这段记载出现在《我做了七年蒋介石夫人  陈洁如回忆录》中。假如故事属实,它恐怕堪称世界历史上最强大的flag之一。

大到国家,小到自己,很少有谁能完全逃脱flag的陷阱。

有些预言会自我实现,flag一旦立下,就不得不成为现实。意大利有个与达芬奇齐名的学者,叫吉罗拉莫·卡尔达诺,既是当时的物理学家、数学家,又是占星术士,对于虚数的诞生和概率论有着卓越贡献。

他早就推算出自己将死于1576年9月21日。由于他是教皇的朋友,教皇给他准备好了墓地。不过,到了75岁的这天早上,他仍旧精神矍铄,丝毫看不出有要死掉的意思。

于是……他真的死在那天,一说是死于过劳诱发的心脏病,一说是服毒自杀,为了维护自己作为占星师的尊严。

最近的案例还包括下面这位教授,在2017年英国大选之际,他说:「如果工党获得了超过38%的选票,我就吃掉自己的新书《脱欧》。」

英国下议院共有650个席位,38%就是247个席位。结果工党获得了262个席位。

据说纸还挺硬的。

同时,有些flag不管说不说出来都根本实现不了。比如说「一年准备,两年反攻,三年扫荡,五年成功」,比如「我们三年基本超过英国,十年超过美国,有充分把握」。

排除掉纯粹的偶然因素,能成为flag的预言往往首先包含离谱的判断,或者包含夸大其词的宣扬。这样,当这些flag兑现的时候,吃瓜群众才会觉得分外爽快。

不过,给出离谱的判断本身就是人类的本能

两个著名学者在1979年提出了「规划谬误」(Planning Fallacy),其中一个就是诺贝尔奖获得者、《思考,快与慢》的作者卡尼曼。

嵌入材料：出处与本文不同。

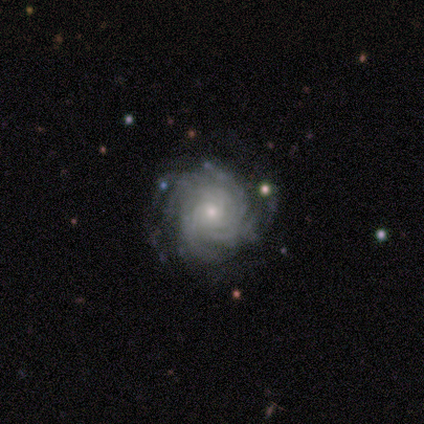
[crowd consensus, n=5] Smooth or featured? featured or disk (100%)
Edge-on disk? no (100%)
Bar? no (100%)
Spiral arms? yes (100%)
Spiral winding? tight (60%)
Spiral arm count? 4 (40%, tied with can't tell)
Bulge size? small (80%)
Merging? none (80%)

另一个,特沃斯基,由于去世得早,遗憾错失诺奖。

他们发现,人类就是学不会在判断中吃一堑长一智。人们总是高估自己的能力,低估困难。

一项任务,即便找熟手来做,他也倾向于低估自己的耗时,就连作家、科学家也是如此。并且,所有人的「规划谬误」导致的错误率都稳定在二成到五成。

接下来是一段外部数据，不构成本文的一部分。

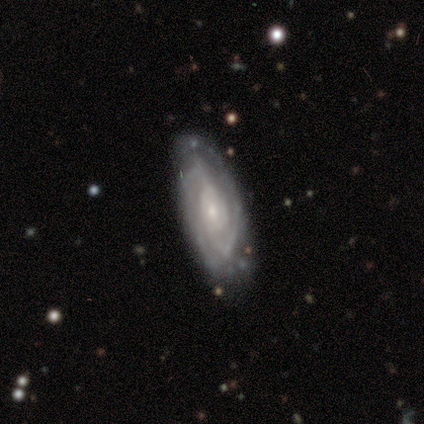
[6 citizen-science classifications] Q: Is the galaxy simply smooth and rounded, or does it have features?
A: featured or disk — 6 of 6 (100%).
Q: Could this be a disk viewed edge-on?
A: no — 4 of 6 (67%).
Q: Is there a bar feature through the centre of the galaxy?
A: no — 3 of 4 (75%).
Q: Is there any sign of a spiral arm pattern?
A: yes — 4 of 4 (100%).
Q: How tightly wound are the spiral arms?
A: tight — 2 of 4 (50%).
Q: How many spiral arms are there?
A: can't tell — 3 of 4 (75%).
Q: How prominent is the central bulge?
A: small — 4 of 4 (100%).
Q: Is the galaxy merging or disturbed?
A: none — 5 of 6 (83%).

不光个人会这样,组织也会这样。群体规划谬误比个体的更可怕。从政府到商业企业到社会组织,超支和拖延现象普遍存在。

比如说,在任何城市,连续修路三十年都很不可思议。但真有一个城市做到了,它就是波士顿。

· 2016年,终于完工的波士顿大隧道

波士顿著名的「大挖工程」(the Big Dig)由麻省的一位交通官员萨卢奇在1982年提出。这个项目的前期游说筹款差不多花了十年,1991年正式动工,预计1995年完工。

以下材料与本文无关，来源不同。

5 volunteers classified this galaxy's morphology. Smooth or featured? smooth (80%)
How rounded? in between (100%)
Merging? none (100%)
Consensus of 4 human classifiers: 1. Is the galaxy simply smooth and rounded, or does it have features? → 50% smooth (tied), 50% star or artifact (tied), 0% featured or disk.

到了1995年,整个工程才修了一半都不到,主要是因为萨卢奇要求施工不能影响现有的交通秩序。继续修到2001年,为了不影响波士顿在一战之前就建好了的地铁系统,由于一次事故,整个工地泡进了海水。

前面七年全白干。过了几个月,工程重新开工,此时已经严重拖延和超支。不过为了防止填海造地的土壤再次坍塌下去,施工队使用了最慢的挖掘方式,直到2007年大隧道的主体部分才完工。到2016年左右,还有一些配套的施工尚未完成。

当年立下flag的萨卢奇,现在已经80高龄。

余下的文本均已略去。